1820-1893 Met Jan Smits verdween Ambachtsheerlijkheid Nieuwerkerk aan den IJssel

Gepubliceerd op 29 april 2022 om 17:32

Na een lange tijd eigendom van de stad Gouda te zijn geweest, kwam in 1848 de Ambachtsheerlijkheid Nieuwerkerk aan den IJssel in handen van een particulier. Jan Anthonie Smits was de enige en laatste ambachtsheer die trots gebruik kon maken van de titel Heer van Nieuwerkerk. Eerder was de heerlijkheid altijd een combi Capelle en Nieuwerkerk geweest, waar in het begin ook Moordrecht onder viel. Met zijn overlijden verdween de ambachtsheerlijkheid, want Smits van Nieuwerkerk bepaalde testamentair dat de ambachtsheerlijkheidsrechten na zijn overlijden moesten worden vernietigd en zo geschiedde na zijn overlijden in 1893.

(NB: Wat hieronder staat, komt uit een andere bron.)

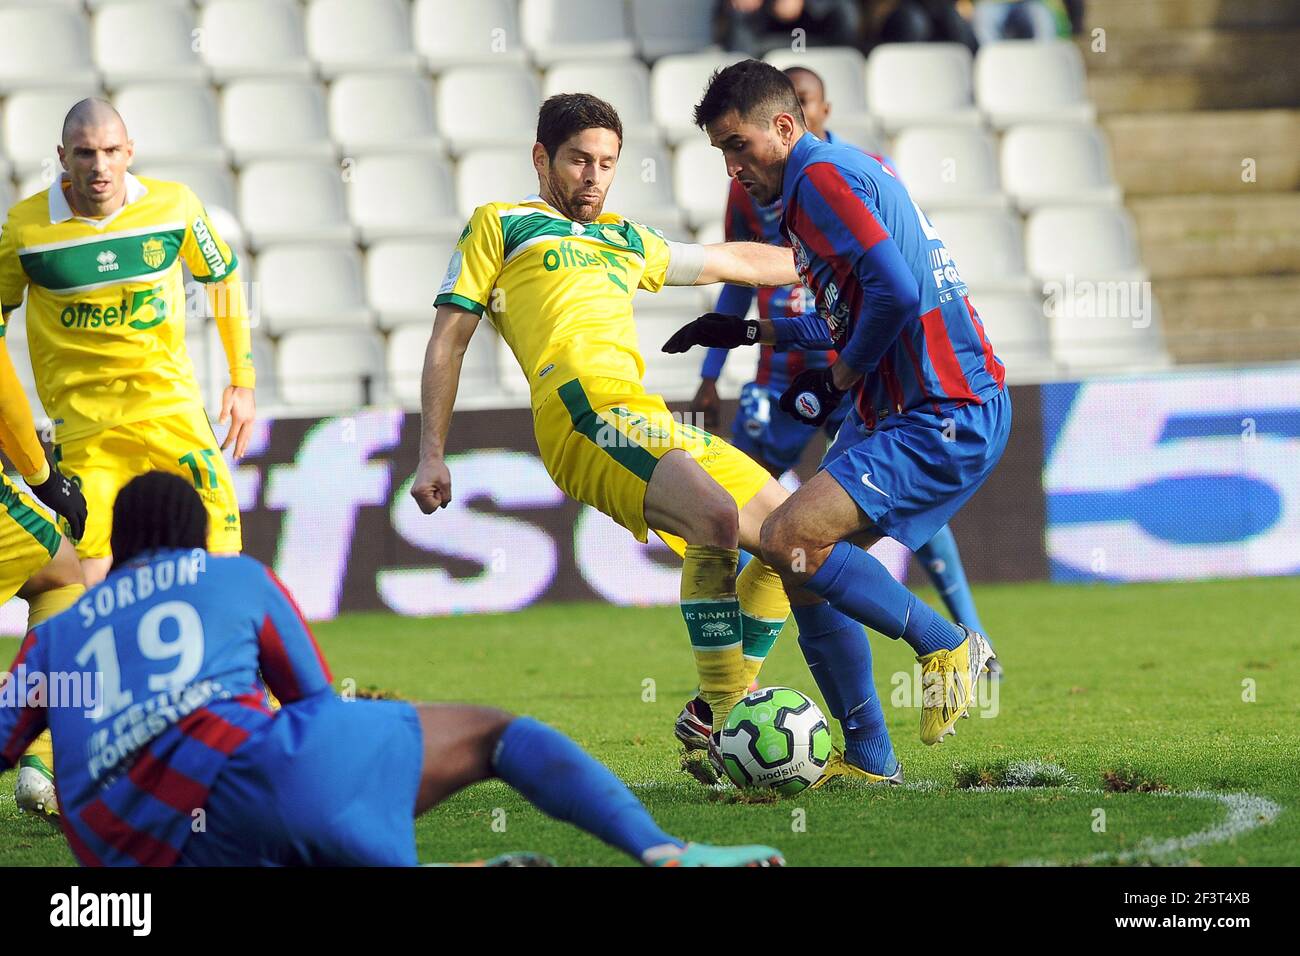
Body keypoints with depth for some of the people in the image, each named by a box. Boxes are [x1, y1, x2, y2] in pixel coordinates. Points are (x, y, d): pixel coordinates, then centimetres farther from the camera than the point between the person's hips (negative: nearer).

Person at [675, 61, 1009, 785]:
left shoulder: (820, 176, -12)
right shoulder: (845, 169, 20)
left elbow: (894, 291, -25)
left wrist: (838, 380, -10)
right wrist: (752, 332, 29)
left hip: (945, 419, -11)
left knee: (788, 541, -22)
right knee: (806, 570, 8)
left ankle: (947, 645, -7)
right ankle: (868, 759, 13)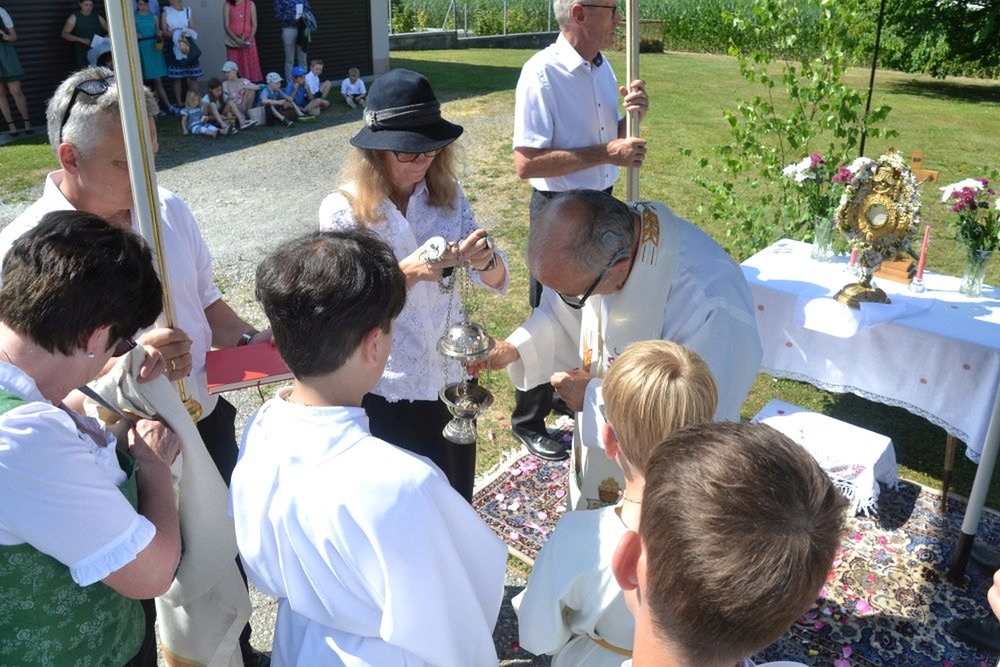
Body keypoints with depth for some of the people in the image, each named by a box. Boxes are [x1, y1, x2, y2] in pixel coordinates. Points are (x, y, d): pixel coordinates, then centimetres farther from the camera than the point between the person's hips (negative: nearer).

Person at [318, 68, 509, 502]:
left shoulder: (448, 196, -3)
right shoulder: (343, 211, -16)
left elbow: (497, 282, -4)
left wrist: (485, 258, -27)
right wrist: (408, 271, -36)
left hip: (450, 378, 4)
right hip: (385, 392, -4)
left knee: (457, 502, 21)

Wie was deze laatste Heer van Nieuwerkerk?

Jan Anthonie Jansz Smit van Nieuwerkerk altijd in vol ornaat 


© Rob Stolk (HIJM) schreef dit voor de Historische Vereniging Nieuwerkerk aan den IJssel 


1666-1848 Ambachtsheerlijkheid Capelle Nieuwerkerk van Gouda

Nieuwerkerk aan den IJssel viel eerst onder de ambachtsheerlijkheid Capelle en Nieuwerkerk aan  den IJssel. Catharina t Kint de Roodenbeke had deze ambachtsheerlijkheid in 1666 aan Gouda verkocht en sindsdien werd het gebied gecontroleerd door het stadsbestuur van deze stad. Het stadsbestuur kon zo de schout en schepen binnen de regio benoemen, bepalen welke predikanten het in de parochies voor het zeggen kregen en rechtspreken over geschillen.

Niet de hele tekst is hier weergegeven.